What the exercise asks: Quote all of the material below word for word, leaving the pictures out of your answer.

Provided records:
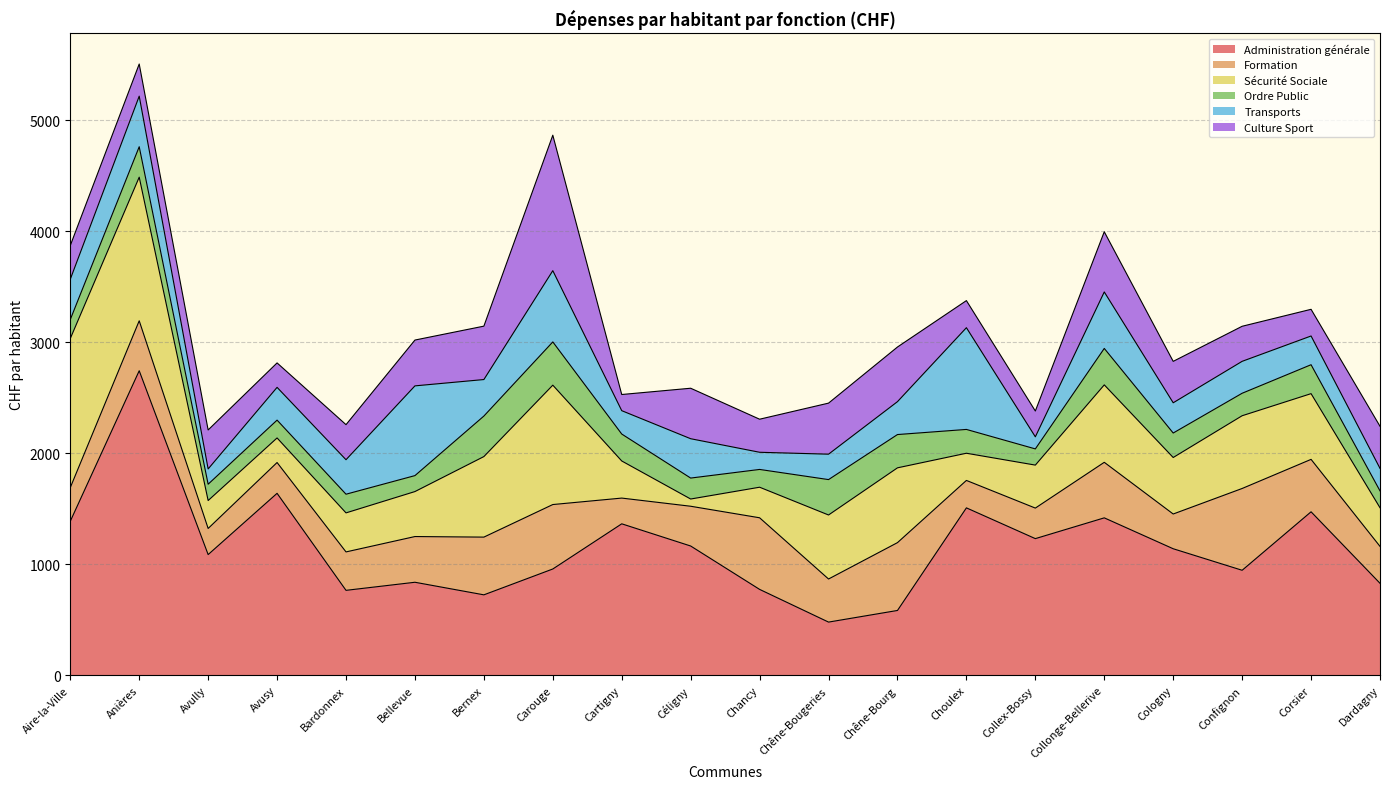

Where is Formation nearest to the value 484?

Corsier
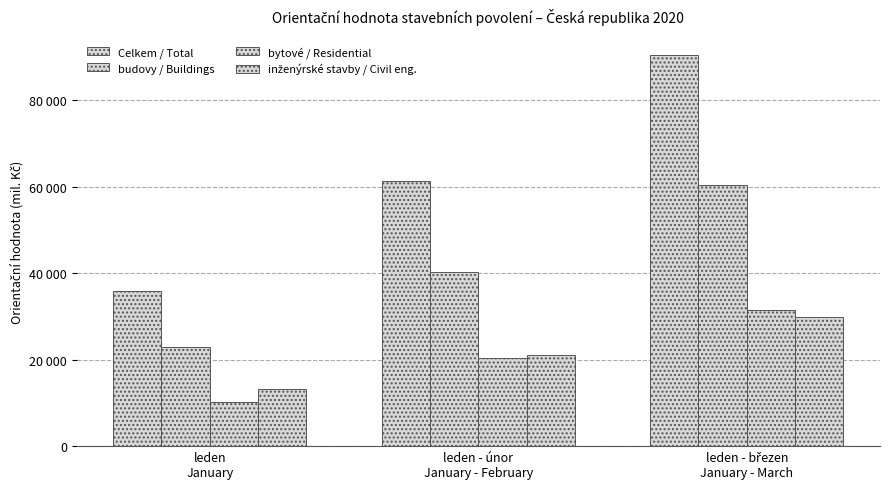

What is the difference between the maximum and minimum values in the Celkem / Total series?

54450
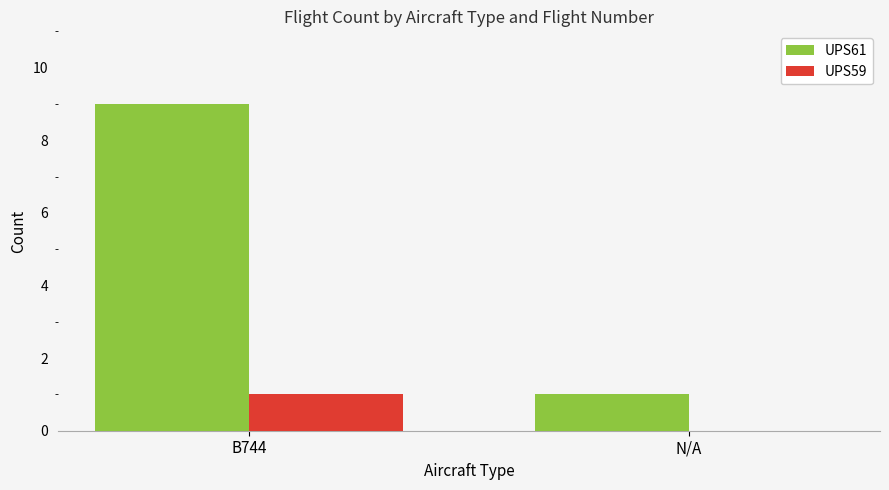

True or false: UPS61 has a value of 9 at B744.

True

Answer to this exercise:
Where is Formation nearest to the value 484?

Corsier

What is the difference between the maximum and minimum values in the Celkem / Total series?

54450

True or false: UPS61 has a value of 9 at B744.

True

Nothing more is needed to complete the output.